● **Task directions**: Where an image appears in the data, omit it and reproduce the rest exactly.

● **Dataset section**:
******************************

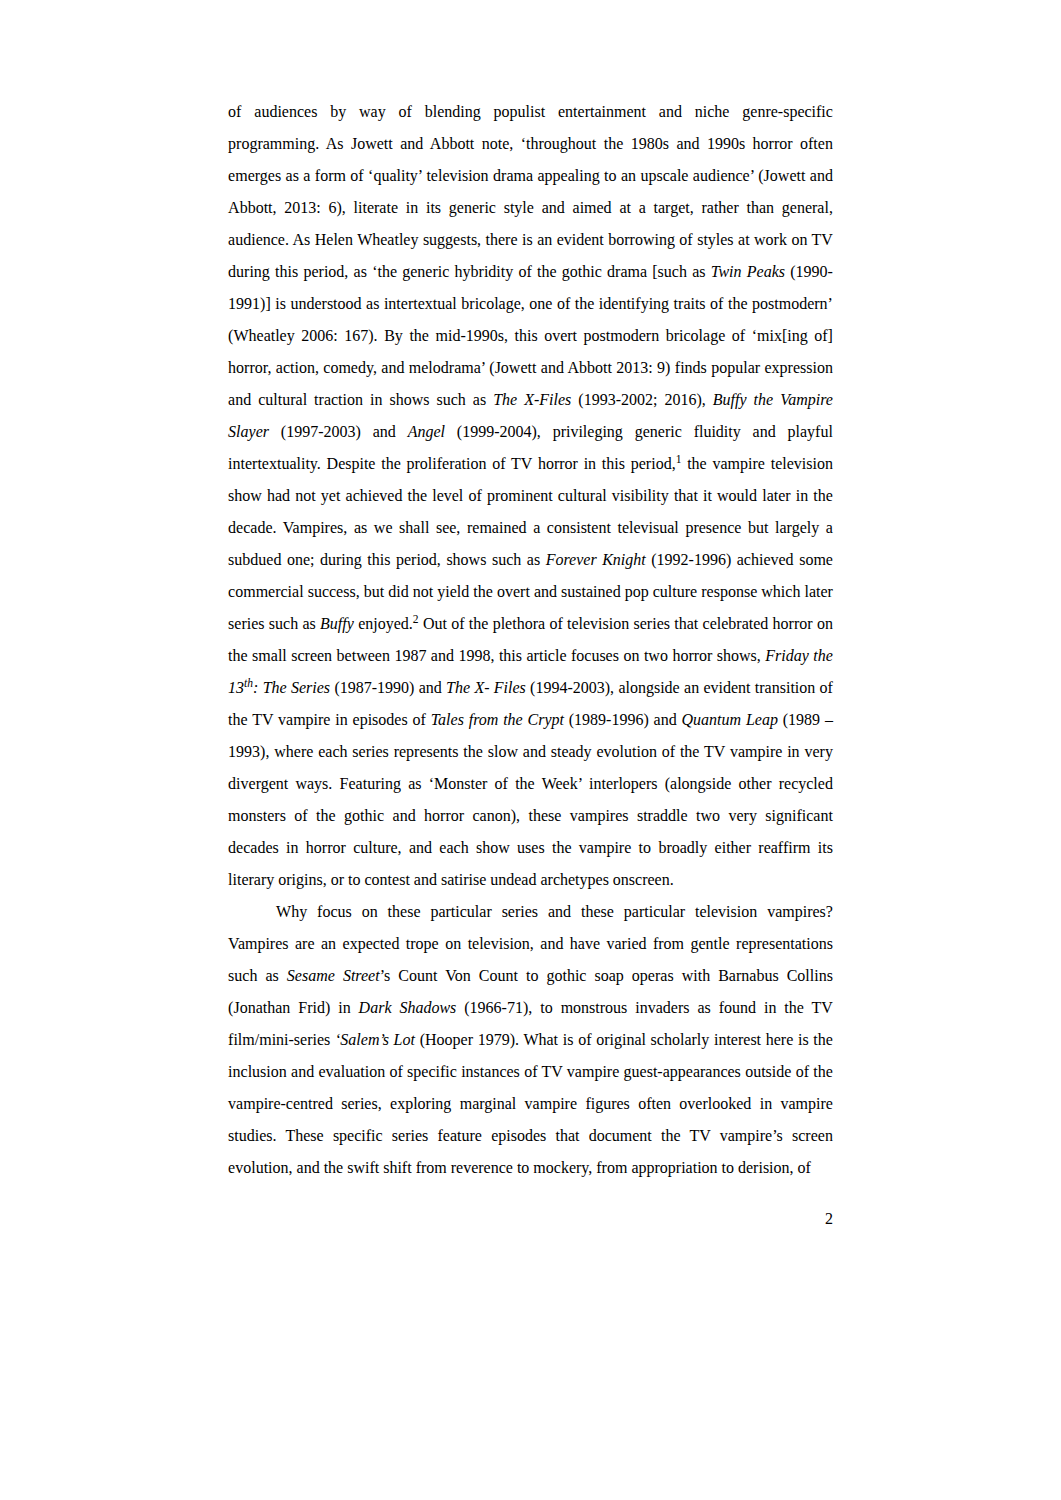of audiences by way of blending populist entertainment and niche genre-specific programming. As Jowett and Abbott note, ‘throughout the 1980s and 1990s horror often emerges as a form of ‘quality’ television drama appealing to an upscale audience’ (Jowett and Abbott, 2013: 6), literate in its generic style and aimed at a target, rather than general, audience. As Helen Wheatley suggests, there is an evident borrowing of styles at work on TV during this period, as ‘the generic hybridity of the gothic drama [such as Twin Peaks (1990-1991)] is understood as intertextual bricolage, one of the identifying traits of the postmodern’ (Wheatley 2006: 167). By the mid-1990s, this overt postmodern bricolage of ‘mix[ing of] horror, action, comedy, and melodrama’ (Jowett and Abbott 2013: 9) finds popular expression and cultural traction in shows such as The X-Files (1993-2002; 2016), Buffy the Vampire Slayer (1997-2003) and Angel (1999-2004), privileging generic fluidity and playful intertextuality. Despite the proliferation of TV horror in this period,1 the vampire television show had not yet achieved the level of prominent cultural visibility that it would later in the decade. Vampires, as we shall see, remained a consistent televisual presence but largely a subdued one; during this period, shows such as Forever Knight (1992-1996) achieved some commercial success, but did not yield the overt and sustained pop culture response which later series such as Buffy enjoyed.2 Out of the plethora of television series that celebrated horror on the small screen between 1987 and 1998, this article focuses on two horror shows, Friday the 13th: The Series (1987-1990) and The X- Files (1994-2003), alongside an evident transition of the TV vampire in episodes of Tales from the Crypt (1989-1996) and Quantum Leap (1989 – 1993), where each series represents the slow and steady evolution of the TV vampire in very divergent ways. Featuring as ‘Monster of the Week’ interlopers (alongside other recycled monsters of the gothic and horror canon), these vampires straddle two very significant decades in horror culture, and each show uses the vampire to broadly either reaffirm its literary origins, or to contest and satirise undead archetypes onscreen.
Why focus on these particular series and these particular television vampires? Vampires are an expected trope on television, and have varied from gentle representations such as Sesame Street’s Count Von Count to gothic soap operas with Barnabus Collins (Jonathan Frid) in Dark Shadows (1966-71), to monstrous invaders as found in the TV film/mini-series ‘Salem’s Lot (Hooper 1979). What is of original scholarly interest here is the inclusion and evaluation of specific instances of TV vampire guest-appearances outside of the vampire-centred series, exploring marginal vampire figures often overlooked in vampire studies. These specific series feature episodes that document the TV vampire’s screen evolution, and the swift shift from reverence to mockery, from appropriation to derision, of
2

******************************

● **Response area**:
of audiences by way of blending populist entertainment and niche genre-specific programming. As Jowett and Abbott note, ‘throughout the 1980s and 1990s horror often emerges as a form of ‘quality’ television drama appealing to an upscale audience’ (Jowett and Abbott, 2013: 6), literate in its generic style and aimed at a target, rather than general, audience. As Helen Wheatley suggests, there is an evident borrowing of styles at work on TV during this period, as ‘the generic hybridity of the gothic drama [such as Twin Peaks (1990-1991)] is understood as intertextual bricolage, one of the identifying traits of the postmodern’ (Wheatley 2006: 167). By the mid-1990s, this overt postmodern bricolage of ‘mix[ing of] horror, action, comedy, and melodrama’ (Jowett and Abbott 2013: 9) finds popular expression and cultural traction in shows such as The X-Files (1993-2002; 2016), Buffy the Vampire Slayer (1997-2003) and Angel (1999-2004), privileging generic fluidity and playful intertextuality. Despite the proliferation of TV horror in this period,1 the vampire television show had not yet achieved the level of prominent cultural visibility that it would later in the decade. Vampires, as we shall see, remained a consistent televisual presence but largely a subdued one; during this period, shows such as Forever Knight (1992-1996) achieved some commercial success, but did not yield the overt and sustained pop culture response which later series such as Buffy enjoyed.2 Out of the plethora of television series that celebrated horror on the small screen between 1987 and 1998, this article focuses on two horror shows, Friday the 13th: The Series (1987-1990) and The X- Files (1994-2003), alongside an evident transition of the TV vampire in episodes of Tales from the Crypt (1989-1996) and Quantum Leap (1989 – 1993), where each series represents the slow and steady evolution of the TV vampire in very divergent ways. Featuring as ‘Monster of the Week’ interlopers (alongside other recycled monsters of the gothic and horror canon), these vampires straddle two very significant decades in horror culture, and each show uses the vampire to broadly either reaffirm its literary origins, or to contest and satirise undead archetypes onscreen.
Why focus on these particular series and these particular television vampires? Vampires are an expected trope on television, and have varied from gentle representations such as Sesame Street’s Count Von Count to gothic soap operas with Barnabus Collins (Jonathan Frid) in Dark Shadows (1966-71), to monstrous invaders as found in the TV film/mini-series ‘Salem’s Lot (Hooper 1979). What is of original scholarly interest here is the inclusion and evaluation of specific instances of TV vampire guest-appearances outside of the vampire-centred series, exploring marginal vampire figures often overlooked in vampire studies. These specific series feature episodes that document the TV vampire’s screen evolution, and the swift shift from reverence to mockery, from appropriation to derision, of
2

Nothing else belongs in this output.